[Stored items from a collection]
────────

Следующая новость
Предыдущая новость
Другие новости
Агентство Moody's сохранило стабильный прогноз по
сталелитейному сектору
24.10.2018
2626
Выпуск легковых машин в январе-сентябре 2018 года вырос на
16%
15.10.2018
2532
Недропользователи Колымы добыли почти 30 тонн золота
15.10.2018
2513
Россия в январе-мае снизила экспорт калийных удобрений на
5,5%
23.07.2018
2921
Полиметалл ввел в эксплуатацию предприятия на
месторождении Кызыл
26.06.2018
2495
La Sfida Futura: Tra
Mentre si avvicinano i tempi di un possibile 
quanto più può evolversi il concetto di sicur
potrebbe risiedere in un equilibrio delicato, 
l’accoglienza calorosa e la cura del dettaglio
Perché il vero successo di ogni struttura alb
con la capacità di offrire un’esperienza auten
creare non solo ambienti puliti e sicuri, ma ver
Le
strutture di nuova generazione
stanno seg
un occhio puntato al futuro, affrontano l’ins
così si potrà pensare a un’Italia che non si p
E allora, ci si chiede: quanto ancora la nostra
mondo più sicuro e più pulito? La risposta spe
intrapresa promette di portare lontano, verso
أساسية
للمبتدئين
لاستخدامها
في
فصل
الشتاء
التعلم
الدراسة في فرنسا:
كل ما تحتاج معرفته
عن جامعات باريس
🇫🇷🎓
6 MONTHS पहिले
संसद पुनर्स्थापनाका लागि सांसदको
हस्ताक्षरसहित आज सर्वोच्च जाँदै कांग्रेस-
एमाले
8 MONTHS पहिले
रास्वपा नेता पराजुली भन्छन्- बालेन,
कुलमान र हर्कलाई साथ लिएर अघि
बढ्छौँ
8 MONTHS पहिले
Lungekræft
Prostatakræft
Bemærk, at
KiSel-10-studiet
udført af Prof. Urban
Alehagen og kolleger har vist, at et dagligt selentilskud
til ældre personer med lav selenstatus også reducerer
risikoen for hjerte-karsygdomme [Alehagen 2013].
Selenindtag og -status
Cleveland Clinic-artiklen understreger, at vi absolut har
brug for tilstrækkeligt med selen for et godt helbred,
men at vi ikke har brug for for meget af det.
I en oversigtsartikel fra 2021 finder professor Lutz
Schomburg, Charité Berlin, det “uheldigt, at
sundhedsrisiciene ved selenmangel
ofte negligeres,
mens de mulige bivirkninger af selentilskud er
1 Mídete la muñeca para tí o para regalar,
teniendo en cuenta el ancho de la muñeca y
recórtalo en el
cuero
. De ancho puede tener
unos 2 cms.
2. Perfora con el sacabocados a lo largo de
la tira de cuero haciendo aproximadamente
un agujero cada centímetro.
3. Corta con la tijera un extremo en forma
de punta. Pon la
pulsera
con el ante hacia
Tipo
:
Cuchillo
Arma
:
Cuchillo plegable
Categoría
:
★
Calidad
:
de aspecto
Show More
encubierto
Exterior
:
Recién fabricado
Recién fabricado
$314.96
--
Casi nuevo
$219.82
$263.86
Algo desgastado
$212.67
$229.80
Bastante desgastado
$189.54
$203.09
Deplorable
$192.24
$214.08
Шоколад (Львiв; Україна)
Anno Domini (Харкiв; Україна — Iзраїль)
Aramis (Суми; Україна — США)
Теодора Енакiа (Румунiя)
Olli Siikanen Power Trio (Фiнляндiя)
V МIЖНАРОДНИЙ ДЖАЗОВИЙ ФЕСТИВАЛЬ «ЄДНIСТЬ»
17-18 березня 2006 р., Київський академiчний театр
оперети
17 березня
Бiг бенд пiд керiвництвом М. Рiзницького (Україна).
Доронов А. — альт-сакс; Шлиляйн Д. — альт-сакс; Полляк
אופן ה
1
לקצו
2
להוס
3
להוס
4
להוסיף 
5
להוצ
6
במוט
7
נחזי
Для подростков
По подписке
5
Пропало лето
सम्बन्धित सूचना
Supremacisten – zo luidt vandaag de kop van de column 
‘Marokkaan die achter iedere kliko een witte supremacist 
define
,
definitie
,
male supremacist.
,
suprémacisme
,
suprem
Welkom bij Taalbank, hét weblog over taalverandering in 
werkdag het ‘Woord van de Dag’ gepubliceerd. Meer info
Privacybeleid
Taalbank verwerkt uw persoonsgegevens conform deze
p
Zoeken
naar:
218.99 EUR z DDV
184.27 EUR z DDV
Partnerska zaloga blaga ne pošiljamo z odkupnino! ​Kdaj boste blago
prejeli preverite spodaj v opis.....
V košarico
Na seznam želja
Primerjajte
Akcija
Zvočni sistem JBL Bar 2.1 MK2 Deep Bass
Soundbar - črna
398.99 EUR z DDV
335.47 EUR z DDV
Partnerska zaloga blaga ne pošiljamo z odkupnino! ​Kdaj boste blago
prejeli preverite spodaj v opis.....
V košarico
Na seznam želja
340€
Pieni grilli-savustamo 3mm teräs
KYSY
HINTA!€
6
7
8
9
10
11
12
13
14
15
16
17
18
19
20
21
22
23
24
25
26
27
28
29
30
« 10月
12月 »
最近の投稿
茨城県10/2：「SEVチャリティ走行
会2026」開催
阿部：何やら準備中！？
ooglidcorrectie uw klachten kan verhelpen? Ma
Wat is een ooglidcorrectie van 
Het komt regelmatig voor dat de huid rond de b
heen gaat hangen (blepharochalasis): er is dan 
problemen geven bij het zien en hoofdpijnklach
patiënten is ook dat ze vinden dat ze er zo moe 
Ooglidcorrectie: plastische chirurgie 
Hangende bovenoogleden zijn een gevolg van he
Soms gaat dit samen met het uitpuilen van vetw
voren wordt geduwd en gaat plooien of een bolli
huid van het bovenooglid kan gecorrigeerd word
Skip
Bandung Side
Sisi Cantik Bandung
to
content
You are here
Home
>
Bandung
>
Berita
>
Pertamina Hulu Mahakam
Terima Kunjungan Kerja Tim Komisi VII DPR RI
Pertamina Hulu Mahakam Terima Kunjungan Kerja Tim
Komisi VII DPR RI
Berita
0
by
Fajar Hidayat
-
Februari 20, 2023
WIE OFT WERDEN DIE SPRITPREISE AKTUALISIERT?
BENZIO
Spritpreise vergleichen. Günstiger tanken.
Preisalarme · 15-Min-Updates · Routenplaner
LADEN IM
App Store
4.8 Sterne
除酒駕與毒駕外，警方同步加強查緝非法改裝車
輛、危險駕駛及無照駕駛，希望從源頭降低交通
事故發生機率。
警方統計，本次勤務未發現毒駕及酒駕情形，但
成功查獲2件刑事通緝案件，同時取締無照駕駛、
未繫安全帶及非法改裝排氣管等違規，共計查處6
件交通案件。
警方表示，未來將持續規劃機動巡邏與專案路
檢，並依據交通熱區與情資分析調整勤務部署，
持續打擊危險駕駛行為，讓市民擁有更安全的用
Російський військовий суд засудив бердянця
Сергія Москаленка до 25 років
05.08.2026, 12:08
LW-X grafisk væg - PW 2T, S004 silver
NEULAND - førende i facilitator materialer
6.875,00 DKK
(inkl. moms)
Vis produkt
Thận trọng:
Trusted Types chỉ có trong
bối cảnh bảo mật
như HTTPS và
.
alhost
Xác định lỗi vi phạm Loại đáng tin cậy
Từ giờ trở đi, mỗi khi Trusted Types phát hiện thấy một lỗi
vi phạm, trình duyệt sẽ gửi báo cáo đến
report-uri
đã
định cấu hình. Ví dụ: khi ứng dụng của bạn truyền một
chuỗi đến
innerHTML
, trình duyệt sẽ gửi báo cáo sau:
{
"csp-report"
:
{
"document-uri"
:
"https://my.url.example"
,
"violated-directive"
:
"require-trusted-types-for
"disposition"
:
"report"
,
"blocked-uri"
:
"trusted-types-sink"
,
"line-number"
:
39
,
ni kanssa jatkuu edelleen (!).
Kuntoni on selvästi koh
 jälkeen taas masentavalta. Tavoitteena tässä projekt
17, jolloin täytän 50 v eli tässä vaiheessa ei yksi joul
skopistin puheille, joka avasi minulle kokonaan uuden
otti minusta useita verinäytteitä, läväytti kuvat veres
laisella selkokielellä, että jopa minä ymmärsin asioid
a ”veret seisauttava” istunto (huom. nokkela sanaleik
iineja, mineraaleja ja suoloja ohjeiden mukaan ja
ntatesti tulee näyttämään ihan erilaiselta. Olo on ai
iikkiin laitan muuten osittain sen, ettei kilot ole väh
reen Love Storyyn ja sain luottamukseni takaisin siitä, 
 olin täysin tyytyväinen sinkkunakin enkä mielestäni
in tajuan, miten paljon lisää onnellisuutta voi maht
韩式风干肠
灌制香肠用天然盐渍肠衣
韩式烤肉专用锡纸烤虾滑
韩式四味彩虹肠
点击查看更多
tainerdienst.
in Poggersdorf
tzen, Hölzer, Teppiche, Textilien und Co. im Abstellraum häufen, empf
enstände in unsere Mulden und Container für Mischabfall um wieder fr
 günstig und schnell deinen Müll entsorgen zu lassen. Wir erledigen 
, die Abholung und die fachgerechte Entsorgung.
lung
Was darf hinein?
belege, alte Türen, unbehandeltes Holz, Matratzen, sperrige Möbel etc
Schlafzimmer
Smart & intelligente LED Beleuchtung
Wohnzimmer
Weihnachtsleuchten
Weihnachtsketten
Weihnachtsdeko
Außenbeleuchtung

────────

**EXERCISE DETAILS**
Return only the part of the records above that opens with the line containing "Algo desgastado" and closes with the line containing "Пропало лето", ends included.

**OUTPUT OF THE TASK**
Algo desgastado
$212.67
$229.80
Bastante desgastado
$189.54
$203.09
Deplorable
$192.24
$214.08
Шоколад (Львiв; Україна)
Anno Domini (Харкiв; Україна — Iзраїль)
Aramis (Суми; Україна — США)
Теодора Енакiа (Румунiя)
Olli Siikanen Power Trio (Фiнляндiя)
V МIЖНАРОДНИЙ ДЖАЗОВИЙ ФЕСТИВАЛЬ «ЄДНIСТЬ»
17-18 березня 2006 р., Київський академiчний театр
оперети
17 березня
Бiг бенд пiд керiвництвом М. Рiзницького (Україна).
Доронов А. — альт-сакс; Шлиляйн Д. — альт-сакс; Полляк
אופן ה
1
לקצו
2
להוס
3
להוס
4
להוסיף 
5
להוצ
6
במוט
7
נחזי
Для подростков
По подписке
5
Пропало лето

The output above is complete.